◆ **TASKS**:
- a) List every organization or company the text on LibreOffice's first anniversary names.
- b) From the text on LibreOffice's first anniversary, repeat the stretch from "A year after" through "on Sept. 28.".
- c) Write the next part of the text on LibreOffice's first anniversary, picking up after its last sentence.

My favorite Office Suite is one year old!
“The Document Foundation marks the first anniversary of the day developers broke away from Oracle-controlled OpenOffice.org to launch the LibreOffice office productivity suite.
A year after forking the OpenOffice.org project to create a community-driven office productivity suite, The Document Foundation estimated that LibreOffice has 25 million users worldwide.
The Document Foundation and the LibreOffice marked their first anniversary on Sept. 28.
OpenOffice.org developers originally created LibreOffice to break the software away from Oracle’s control after it appeared that the database giant was not interested in working with the open-source community. The Document Foundation was founded to make the project truly vendor-neutral. Google was among the first companies to support the new project.

◆ **Collected data**:
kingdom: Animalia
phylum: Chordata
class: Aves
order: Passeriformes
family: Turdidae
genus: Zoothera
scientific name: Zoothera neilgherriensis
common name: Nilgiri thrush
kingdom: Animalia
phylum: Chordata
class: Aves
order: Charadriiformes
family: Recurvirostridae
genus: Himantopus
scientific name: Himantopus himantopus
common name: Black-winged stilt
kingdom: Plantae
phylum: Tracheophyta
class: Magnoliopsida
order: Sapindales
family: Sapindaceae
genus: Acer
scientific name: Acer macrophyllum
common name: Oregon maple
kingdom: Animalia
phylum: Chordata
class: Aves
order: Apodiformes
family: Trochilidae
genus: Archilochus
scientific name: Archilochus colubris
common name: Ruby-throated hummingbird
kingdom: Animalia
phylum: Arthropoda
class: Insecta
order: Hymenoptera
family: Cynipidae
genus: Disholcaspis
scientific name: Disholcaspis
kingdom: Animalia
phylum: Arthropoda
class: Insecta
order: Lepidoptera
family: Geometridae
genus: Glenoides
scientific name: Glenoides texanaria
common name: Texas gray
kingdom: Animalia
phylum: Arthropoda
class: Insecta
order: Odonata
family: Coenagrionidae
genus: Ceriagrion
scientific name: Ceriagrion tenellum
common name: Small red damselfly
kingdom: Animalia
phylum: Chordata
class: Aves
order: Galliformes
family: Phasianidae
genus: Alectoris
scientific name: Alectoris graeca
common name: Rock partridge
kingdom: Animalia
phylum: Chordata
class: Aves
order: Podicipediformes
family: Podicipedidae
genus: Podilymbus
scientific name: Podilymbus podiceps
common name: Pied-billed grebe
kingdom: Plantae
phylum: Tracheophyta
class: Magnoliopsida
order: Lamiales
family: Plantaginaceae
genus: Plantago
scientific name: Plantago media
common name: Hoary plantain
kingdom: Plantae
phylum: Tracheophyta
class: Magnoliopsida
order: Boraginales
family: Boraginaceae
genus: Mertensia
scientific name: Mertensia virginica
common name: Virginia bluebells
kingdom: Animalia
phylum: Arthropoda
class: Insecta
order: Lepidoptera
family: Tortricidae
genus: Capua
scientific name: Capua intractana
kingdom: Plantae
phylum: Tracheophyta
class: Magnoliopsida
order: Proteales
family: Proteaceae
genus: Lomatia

◆ **RESULTS**:
- a) The Document Foundation, Oracle, Google

- b)
A year after forking the OpenOffice.org project to create a community-driven office productivity suite, The Document Foundation estimated that LibreOffice has 25 million users worldwide.
The Document Foundation and the LibreOffice marked their first anniversary on Sept. 28.

- c)
Oracle responded to the split by forcing TDF members who were also participating on the OpenOffice community council to step down. Despite not having Oracle support, LibreOffice has thrived in the past year, with more than 25,000 code ‘commits’ submitted by 330 contributors. Code commits reflect major changes to code, the addition of new features and bug fixes.
‘The Document Foundation has attracted more developers with commits in the first year than the OpenOffice.org project in the first decade,’ said Norbert Thiebaud, a member of TDF Engineering Steering Committee.
LibreOffice has been downloaded about 7.5 million times since the first stable launch in January, TDF estimated. However, another 10 million users have installed the code via USB stick or CD burned by one of these downloads. Most Linux users get LibreOffice directly from their distribution’s software repositories.
As expected, a bulk of LibreOffice’s popularity comes from Linux users, primarily because major Linux distributions favor LibreOffice over OpenOffice.org. Approximately 60 percent of the installed base use Linux, 36 percent use Windows and the remaining 4 percent use Mac OS X, according to statistics collected by TDF.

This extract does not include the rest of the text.